## Task 1
Summarize the forum thread on tail banding in two sentences.
## Task 2
Continue the forum thread on tail banding from its last post.

## Source document
==*==
He will be banded on Friday  
I am looking for a friend for him currently.
A chap has sheep across the road, so may have to befriend him!
Thank you 

Click to expand...


I wouldn't have his tail banded, it's not really necessary and they do find the process traumatic enough without that added pain in the tail.


----------



## This pony rocks (8 April 2020)

Pearlsasinger said:



			I wouldn't have his tail banded, it's not really necessary and they do find the process traumatic enough without that added pain in the tail.
		
Click to expand...

though you will find especially in the spring when the grass is rich they tend to get *very*  messy bottoms that can cause discomfort for them and are harder to sheer with a long tail
may i ask what breed he is/


----------



## twiggy2 (8 April 2020)

I see both banded and non banded in my line of work, personally I would band but as soon as they are up on their feet feeding well would be my preference.
==*==
## Collection entries
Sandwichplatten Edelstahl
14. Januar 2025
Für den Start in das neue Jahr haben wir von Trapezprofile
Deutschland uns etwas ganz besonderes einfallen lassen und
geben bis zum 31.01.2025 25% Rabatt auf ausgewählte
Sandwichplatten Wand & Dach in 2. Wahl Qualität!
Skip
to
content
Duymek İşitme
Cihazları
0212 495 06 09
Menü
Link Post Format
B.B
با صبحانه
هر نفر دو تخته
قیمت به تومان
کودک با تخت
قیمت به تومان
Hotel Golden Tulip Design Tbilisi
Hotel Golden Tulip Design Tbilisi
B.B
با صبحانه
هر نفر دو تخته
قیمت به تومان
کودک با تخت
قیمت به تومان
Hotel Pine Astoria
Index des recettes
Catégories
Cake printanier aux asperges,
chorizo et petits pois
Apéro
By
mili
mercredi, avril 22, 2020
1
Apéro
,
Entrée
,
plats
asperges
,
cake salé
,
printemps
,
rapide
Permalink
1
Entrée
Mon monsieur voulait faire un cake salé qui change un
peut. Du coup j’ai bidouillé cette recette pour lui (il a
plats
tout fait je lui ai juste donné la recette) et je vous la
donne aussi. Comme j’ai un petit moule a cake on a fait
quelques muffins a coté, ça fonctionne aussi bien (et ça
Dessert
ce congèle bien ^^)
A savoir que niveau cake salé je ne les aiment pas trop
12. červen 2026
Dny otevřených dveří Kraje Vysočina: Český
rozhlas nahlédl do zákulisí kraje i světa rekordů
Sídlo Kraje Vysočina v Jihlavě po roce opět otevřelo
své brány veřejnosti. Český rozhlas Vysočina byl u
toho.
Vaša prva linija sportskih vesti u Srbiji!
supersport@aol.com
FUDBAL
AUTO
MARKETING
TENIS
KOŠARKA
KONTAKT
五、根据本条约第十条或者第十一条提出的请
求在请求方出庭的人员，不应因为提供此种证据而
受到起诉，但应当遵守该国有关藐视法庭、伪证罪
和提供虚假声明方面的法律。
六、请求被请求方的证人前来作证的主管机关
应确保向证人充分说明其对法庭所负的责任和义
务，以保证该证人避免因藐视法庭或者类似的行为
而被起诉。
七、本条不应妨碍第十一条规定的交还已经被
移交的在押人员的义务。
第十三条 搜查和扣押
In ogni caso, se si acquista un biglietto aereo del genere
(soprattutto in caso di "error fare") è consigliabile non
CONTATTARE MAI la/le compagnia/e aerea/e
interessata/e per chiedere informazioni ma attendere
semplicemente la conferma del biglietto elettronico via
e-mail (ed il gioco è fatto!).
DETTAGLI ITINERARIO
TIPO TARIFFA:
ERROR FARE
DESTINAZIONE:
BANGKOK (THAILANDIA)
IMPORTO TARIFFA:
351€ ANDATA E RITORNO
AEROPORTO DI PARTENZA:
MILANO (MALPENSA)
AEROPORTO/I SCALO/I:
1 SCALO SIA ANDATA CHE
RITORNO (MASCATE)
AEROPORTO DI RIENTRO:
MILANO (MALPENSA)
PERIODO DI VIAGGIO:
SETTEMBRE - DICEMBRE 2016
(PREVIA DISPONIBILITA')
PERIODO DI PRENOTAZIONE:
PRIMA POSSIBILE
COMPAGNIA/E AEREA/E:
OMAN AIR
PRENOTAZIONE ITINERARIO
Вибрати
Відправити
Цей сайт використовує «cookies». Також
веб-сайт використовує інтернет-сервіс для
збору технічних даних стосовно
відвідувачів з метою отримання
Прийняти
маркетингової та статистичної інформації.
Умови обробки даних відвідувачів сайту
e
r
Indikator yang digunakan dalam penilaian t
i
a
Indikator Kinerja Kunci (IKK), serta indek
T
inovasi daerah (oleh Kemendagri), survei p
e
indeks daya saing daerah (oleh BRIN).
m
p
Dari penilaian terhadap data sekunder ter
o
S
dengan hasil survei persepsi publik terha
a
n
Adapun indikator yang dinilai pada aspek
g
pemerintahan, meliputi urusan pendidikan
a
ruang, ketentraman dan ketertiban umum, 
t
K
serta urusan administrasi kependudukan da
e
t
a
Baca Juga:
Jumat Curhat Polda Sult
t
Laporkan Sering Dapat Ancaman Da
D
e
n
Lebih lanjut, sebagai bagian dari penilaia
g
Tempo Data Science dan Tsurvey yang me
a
==*==
## Final answer 1
An owner says the animal will be banded on Friday and that they are looking for a friend for him. Pearlsasinger advises against banding his tail, and another poster warns that a long tail can lead to very messy bottoms in spring and asks what breed he is, while twiggy2 would band as soon as the animals are up on their feet and feeding well.

## Final answer 2
A long tail can get mucky and they can end up with fly strike from that area, especially bottle fed lambs seem to get shitty back ends, changes in grass can cause it as can very prolonged wet grass (weather), I would rather band a tail than deal with maggots.


----------



## Moobli (8 April 2020)

Where are you?  I am in the Scottish Borders and am likely to have plenty of pets in the next few weeks.  
What breed is your lamb?  We don’t dock the tails of hill breeds as the tail is generally needed as a draft excluder in various situations.


----------



## Moobli (8 April 2020)

If you have a neighbour or local farmer/shepherd who’s willing to give you some advice/help then grab the offer with both hands.


----------



## twiggy2 (8 April 2020)

Moobli said:



			Where are you?  I am in the Scottish Borders and am likely to have plenty of pets in the next few weeks. 
What breed is your lamb?  We don’t dock the tails of hill breeds as the tail is generally needed as a draft excluder in various situations.
		
Click to expand...

You don't dock your hills stock at all?
Around here they all do, they don't tend to get as shitty as the low lying stock on the richer grass, they do leave thwm pretty long most places I work though and they leave tups and rig lambs tails long.


----------



## Evie91 (8 April 2020)

Thank you all for replies, just at work so having a quick peak here but will reply properly later.
Errin could you message me whereabouts you are please? If too far I’ll give him a miss but if doable distance with lockdown I might be interested 
I’m in Midlands 
Think he might be a Texel - he’s big!
Will reply again later, thanks all!


----------



## SOS (8 April 2020)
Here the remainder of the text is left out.